Input records →
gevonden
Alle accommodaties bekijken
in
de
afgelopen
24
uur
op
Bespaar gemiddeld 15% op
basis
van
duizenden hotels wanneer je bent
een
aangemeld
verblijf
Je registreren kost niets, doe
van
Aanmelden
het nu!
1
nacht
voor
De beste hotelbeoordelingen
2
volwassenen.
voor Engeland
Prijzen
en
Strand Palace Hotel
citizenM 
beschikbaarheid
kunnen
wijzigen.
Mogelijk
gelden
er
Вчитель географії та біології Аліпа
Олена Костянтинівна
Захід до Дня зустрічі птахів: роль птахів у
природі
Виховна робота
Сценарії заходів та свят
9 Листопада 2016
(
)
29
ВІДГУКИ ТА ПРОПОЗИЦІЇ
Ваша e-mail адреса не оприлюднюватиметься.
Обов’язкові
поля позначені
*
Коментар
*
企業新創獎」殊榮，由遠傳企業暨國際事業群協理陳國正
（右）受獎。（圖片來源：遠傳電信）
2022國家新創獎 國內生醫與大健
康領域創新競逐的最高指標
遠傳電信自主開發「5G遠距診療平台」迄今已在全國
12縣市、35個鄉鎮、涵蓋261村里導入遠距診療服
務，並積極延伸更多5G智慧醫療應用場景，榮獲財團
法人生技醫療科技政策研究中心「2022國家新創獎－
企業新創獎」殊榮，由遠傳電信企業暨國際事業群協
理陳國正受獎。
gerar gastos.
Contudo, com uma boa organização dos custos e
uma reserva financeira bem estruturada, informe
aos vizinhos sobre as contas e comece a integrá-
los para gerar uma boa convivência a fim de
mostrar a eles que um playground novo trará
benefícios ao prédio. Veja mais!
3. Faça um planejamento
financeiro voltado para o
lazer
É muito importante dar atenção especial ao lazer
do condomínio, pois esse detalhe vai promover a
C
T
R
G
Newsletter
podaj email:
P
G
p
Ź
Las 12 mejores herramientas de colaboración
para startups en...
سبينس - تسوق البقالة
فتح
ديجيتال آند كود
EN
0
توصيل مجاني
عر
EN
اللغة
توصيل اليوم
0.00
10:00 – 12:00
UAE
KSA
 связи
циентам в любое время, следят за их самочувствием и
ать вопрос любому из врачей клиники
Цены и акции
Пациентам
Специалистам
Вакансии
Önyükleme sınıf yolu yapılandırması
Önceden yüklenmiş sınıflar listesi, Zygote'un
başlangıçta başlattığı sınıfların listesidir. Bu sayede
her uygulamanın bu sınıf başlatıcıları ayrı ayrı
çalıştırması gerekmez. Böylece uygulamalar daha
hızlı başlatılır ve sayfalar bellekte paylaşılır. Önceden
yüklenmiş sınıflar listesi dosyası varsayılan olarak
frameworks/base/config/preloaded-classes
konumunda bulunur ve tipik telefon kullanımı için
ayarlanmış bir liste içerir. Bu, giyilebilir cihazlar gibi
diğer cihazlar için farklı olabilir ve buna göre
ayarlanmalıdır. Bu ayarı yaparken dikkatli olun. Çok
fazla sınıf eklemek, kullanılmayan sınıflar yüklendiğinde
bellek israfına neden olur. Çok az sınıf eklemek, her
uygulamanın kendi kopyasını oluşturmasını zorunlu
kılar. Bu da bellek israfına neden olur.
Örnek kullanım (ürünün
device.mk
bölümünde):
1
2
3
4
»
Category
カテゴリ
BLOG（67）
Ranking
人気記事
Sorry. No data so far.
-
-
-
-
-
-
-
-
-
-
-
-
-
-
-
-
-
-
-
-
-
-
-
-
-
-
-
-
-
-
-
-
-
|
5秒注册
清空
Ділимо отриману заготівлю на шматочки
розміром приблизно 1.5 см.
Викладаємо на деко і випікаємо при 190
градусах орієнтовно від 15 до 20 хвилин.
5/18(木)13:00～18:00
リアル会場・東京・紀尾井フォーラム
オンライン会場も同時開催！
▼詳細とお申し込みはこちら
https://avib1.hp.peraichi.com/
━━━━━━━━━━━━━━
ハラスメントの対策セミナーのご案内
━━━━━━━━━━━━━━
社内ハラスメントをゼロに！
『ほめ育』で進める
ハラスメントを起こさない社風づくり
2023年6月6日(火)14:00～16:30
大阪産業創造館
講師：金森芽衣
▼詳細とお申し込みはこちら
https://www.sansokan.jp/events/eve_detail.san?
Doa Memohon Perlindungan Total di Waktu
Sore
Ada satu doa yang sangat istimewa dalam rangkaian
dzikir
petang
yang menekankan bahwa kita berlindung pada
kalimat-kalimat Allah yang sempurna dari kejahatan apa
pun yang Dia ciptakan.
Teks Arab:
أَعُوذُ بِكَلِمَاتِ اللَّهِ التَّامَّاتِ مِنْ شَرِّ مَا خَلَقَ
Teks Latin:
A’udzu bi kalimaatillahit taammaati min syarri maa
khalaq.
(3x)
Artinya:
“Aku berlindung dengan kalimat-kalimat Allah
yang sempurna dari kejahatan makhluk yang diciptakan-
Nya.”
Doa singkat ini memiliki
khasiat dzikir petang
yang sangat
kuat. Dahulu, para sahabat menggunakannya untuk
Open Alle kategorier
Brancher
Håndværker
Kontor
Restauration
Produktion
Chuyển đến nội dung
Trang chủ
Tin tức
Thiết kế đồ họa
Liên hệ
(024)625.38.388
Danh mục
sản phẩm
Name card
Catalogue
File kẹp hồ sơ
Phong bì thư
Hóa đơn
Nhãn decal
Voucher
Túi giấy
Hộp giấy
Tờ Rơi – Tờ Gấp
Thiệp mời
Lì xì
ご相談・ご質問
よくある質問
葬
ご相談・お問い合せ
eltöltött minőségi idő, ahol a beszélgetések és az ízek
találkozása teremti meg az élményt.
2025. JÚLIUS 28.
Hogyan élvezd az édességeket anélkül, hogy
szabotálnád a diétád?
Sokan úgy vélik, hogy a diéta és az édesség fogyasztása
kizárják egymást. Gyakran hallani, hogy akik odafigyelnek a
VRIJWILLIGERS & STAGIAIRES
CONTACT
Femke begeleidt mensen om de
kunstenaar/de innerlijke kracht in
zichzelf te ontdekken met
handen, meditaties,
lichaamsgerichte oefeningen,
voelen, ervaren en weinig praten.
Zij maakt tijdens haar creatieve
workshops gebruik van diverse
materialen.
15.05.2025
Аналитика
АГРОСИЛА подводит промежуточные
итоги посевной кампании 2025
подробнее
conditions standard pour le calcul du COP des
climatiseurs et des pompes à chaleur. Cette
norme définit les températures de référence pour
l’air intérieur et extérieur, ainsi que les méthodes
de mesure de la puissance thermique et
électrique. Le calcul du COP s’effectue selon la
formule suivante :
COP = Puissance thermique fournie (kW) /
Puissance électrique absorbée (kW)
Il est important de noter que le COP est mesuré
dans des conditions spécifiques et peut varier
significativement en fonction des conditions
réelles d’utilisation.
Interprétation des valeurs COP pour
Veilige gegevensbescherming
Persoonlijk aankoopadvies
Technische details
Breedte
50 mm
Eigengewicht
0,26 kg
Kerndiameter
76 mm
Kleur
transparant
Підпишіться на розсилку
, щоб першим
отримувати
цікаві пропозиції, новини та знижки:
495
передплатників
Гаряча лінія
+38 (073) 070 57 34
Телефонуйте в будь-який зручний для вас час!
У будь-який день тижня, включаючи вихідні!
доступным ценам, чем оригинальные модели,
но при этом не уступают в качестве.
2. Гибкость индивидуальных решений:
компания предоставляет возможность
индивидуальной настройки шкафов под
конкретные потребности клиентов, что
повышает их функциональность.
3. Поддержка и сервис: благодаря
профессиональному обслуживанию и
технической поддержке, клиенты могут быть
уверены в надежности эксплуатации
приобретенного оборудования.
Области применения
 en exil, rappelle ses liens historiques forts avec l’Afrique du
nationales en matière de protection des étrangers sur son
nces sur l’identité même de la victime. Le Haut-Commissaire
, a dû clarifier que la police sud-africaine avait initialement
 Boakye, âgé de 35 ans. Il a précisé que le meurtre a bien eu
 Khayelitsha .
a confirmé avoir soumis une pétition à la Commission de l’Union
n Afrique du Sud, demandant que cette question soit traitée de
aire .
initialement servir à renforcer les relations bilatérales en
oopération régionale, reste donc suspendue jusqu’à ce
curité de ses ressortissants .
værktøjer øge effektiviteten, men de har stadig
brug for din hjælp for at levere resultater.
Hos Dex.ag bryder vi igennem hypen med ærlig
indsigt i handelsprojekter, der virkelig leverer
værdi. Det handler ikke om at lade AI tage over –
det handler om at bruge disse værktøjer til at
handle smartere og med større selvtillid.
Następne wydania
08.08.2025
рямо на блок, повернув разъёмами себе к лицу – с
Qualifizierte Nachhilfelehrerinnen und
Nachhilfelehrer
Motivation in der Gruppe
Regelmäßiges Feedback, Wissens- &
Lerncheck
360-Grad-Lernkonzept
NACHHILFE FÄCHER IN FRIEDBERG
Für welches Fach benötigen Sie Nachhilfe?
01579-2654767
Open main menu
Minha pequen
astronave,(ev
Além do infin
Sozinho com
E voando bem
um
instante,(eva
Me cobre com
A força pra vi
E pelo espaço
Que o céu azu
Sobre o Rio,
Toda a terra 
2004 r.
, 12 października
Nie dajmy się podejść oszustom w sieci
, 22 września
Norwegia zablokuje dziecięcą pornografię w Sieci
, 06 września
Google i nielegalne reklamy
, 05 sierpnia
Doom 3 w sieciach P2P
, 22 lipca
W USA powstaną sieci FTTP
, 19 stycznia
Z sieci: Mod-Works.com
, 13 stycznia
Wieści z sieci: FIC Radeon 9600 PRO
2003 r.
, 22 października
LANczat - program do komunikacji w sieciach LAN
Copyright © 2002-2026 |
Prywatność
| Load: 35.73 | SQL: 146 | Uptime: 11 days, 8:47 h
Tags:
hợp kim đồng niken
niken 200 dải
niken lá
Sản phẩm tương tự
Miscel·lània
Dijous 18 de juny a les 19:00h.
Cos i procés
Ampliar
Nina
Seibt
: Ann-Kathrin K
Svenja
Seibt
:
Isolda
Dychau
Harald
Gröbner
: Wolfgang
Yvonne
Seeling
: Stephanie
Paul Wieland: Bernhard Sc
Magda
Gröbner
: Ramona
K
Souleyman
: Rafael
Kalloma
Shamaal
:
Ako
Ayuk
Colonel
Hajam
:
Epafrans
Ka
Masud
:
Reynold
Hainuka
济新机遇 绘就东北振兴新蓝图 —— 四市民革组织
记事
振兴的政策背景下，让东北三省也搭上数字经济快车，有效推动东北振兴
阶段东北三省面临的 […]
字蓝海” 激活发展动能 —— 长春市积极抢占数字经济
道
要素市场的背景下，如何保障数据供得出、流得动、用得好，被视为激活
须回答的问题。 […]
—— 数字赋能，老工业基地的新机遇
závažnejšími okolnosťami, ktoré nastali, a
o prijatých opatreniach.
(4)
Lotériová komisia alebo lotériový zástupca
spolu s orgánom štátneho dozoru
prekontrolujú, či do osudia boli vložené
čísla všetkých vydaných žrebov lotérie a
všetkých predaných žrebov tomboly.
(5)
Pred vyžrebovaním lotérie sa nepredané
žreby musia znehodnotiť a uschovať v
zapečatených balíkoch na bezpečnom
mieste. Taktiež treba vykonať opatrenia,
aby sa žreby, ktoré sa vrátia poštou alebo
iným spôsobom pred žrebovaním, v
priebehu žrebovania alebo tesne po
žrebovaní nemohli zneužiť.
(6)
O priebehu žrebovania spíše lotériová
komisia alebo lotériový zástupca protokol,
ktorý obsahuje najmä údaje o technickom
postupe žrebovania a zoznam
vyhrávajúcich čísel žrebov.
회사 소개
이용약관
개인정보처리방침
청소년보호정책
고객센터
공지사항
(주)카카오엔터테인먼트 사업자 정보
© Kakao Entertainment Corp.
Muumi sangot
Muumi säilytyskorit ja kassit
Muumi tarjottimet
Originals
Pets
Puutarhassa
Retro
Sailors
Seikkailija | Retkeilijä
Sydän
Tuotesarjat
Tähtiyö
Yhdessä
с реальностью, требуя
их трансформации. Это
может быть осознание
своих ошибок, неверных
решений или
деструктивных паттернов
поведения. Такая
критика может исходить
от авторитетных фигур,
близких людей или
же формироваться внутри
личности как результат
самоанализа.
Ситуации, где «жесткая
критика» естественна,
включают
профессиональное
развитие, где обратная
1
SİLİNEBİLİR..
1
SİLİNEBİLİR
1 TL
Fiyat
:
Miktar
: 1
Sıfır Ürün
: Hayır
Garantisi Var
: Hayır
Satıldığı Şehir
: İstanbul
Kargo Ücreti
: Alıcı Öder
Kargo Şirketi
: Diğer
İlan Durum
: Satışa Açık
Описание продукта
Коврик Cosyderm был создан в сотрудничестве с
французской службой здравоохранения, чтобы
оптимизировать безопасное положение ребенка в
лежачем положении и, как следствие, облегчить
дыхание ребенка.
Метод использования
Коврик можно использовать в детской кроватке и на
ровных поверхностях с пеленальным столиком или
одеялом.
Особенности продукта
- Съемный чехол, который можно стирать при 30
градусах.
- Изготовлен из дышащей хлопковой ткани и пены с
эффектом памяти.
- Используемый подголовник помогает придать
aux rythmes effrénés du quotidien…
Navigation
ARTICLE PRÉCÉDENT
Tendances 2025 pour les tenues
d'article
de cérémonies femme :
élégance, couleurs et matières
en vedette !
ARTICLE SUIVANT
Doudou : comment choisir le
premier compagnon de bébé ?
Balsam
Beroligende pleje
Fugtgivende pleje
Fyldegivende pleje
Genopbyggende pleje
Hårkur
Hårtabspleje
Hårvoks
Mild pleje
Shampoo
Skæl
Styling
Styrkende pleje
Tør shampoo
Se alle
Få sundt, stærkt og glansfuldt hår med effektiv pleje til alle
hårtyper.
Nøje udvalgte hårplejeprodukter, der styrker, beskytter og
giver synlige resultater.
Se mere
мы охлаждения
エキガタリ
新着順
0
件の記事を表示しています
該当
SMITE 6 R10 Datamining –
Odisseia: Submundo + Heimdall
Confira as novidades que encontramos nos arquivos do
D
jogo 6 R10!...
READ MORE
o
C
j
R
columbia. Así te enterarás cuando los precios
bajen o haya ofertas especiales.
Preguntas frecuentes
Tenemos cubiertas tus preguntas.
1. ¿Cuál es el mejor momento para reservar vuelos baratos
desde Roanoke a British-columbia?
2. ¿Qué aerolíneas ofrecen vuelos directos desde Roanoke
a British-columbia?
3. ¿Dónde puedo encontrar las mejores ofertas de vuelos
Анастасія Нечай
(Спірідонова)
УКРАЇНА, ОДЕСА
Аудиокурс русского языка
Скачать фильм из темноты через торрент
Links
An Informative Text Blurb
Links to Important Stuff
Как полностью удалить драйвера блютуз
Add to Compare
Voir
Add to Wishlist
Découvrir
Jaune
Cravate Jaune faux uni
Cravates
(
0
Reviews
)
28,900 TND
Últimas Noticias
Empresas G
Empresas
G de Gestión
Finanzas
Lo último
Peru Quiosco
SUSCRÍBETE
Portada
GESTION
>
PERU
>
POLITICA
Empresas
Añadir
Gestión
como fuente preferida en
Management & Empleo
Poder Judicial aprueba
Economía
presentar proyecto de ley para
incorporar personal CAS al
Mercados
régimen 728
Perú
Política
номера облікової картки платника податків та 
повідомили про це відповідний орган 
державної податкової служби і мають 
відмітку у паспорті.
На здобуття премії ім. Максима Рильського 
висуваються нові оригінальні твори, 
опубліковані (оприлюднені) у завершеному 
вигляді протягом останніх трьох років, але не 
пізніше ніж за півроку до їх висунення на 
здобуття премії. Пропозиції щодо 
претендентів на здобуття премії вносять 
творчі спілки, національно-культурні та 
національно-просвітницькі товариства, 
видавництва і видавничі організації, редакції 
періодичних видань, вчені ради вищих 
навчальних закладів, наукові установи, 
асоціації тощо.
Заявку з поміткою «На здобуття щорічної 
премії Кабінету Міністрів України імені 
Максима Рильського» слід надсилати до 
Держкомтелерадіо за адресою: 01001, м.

Exercise objective → Find the word "kejahatan" in the entries. Copy each line that holds it.

Problem solution →
kalimat-kalimat Allah yang sempurna dari kejahatan apa
yang sempurna dari kejahatan makhluk yang diciptakan-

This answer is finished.